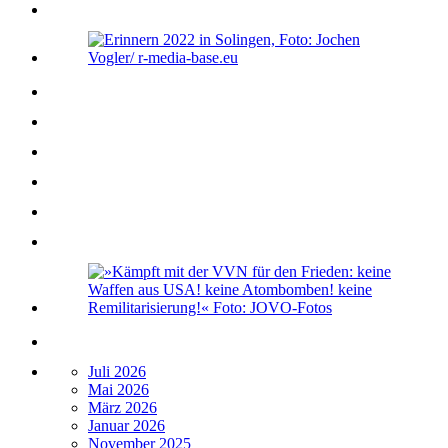
Juli 2026
Mai 2026
März 2026
Januar 2026
November 2025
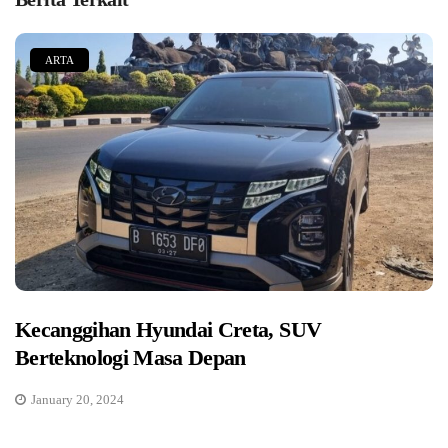
ARTA
Kecanggihan Hyundai Creta, SUV
Berteknologi Masa Depan
January 20, 2024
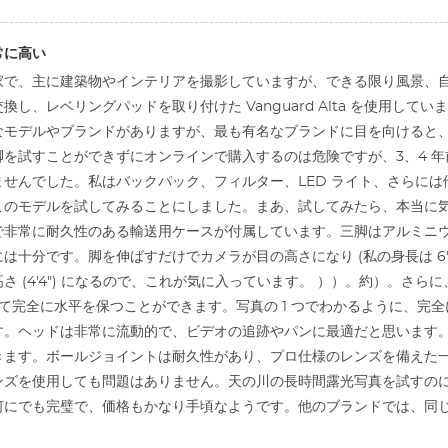
常に高い
家で、主に建築物やインテリアを撮影していますが、できる限り風景、
換し、レベリングパッドを取り付けた Vanguard Alta を使用し
なモデルやブランドがありますが、最も有名なブランドに目を向けると
を試すことができずにオンラインで購入するのは危険ですが、3、4 年前から
せんでした。私はバックパック、フィルター、LED ライト、さらに
このモデルを試してみることにしました。まあ、試してみたら、本当に
で非常に耐久性のある輸送用ケースが付属しています。三脚はアルミニ
は十分です。脚を伸ばすだけでカメラが目の高さになり (私の身長は 6
さ (4'4") になるので、これが気に入っています。 ））。約）。さら
して完全に水平を保つことができます。写真の 1 つでわかるように、
に達します。ヘッドは非常に流動的で、ビデオの追跡やパンに最適だと思います
ます。ボールジョイントは耐久性があり、プロ仕様のレンズを備えた一眼レ
ンズを使用しても問題はありません。天の川の長時間露光写真を試すの
何にでも完璧で、価格もかなり手頃なようです。他のブランドでは、同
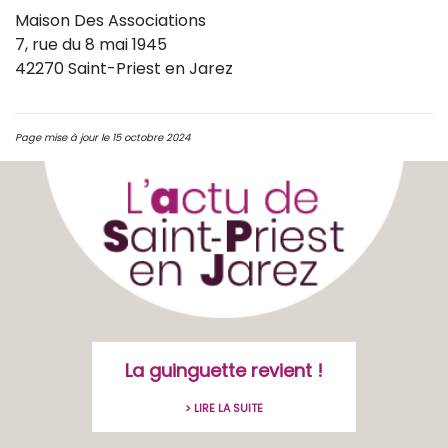
Maison Des Associations
7, rue du 8 mai 1945
42270 Saint-Priest en Jarez
Page mise à jour le 15 octobre 2024
La guinguette revient !
> LIRE LA SUITE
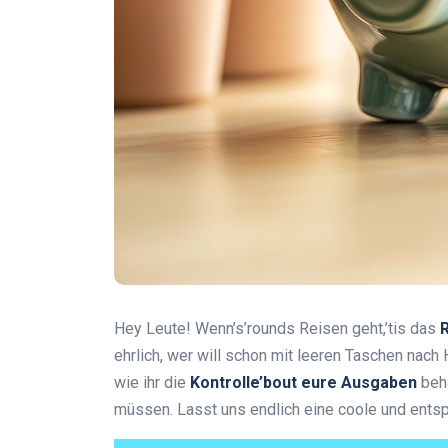
Hey Leute! Wenn’s’rounds Reisen geht,’tis das
ehrlich, wer will schon mit leeren Taschen nac
wie ihr die
Kontrolle’bout eure Ausgaben
beha
müssen. Lasst uns endlich eine coole und ents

• PROBLEM TO WORK ON
Beginning with the line holding "7, rue du 8 mai 1945", copy each line exactly through the end of the records above, and leave every picture out.

• TASK RESPONSE
7, rue du 8 mai 1945
42270 Saint-Priest en Jarez
Page mise à jour le 15 octobre 2024
La guinguette revient !
> LIRE LA SUITE
Hey Leute! Wenn’s’rounds Reisen geht,’tis das
ehrlich, wer will schon mit leeren Taschen nac
wie ihr die
Kontrolle’bout eure Ausgaben
beha
müssen. Lasst uns endlich eine coole und ents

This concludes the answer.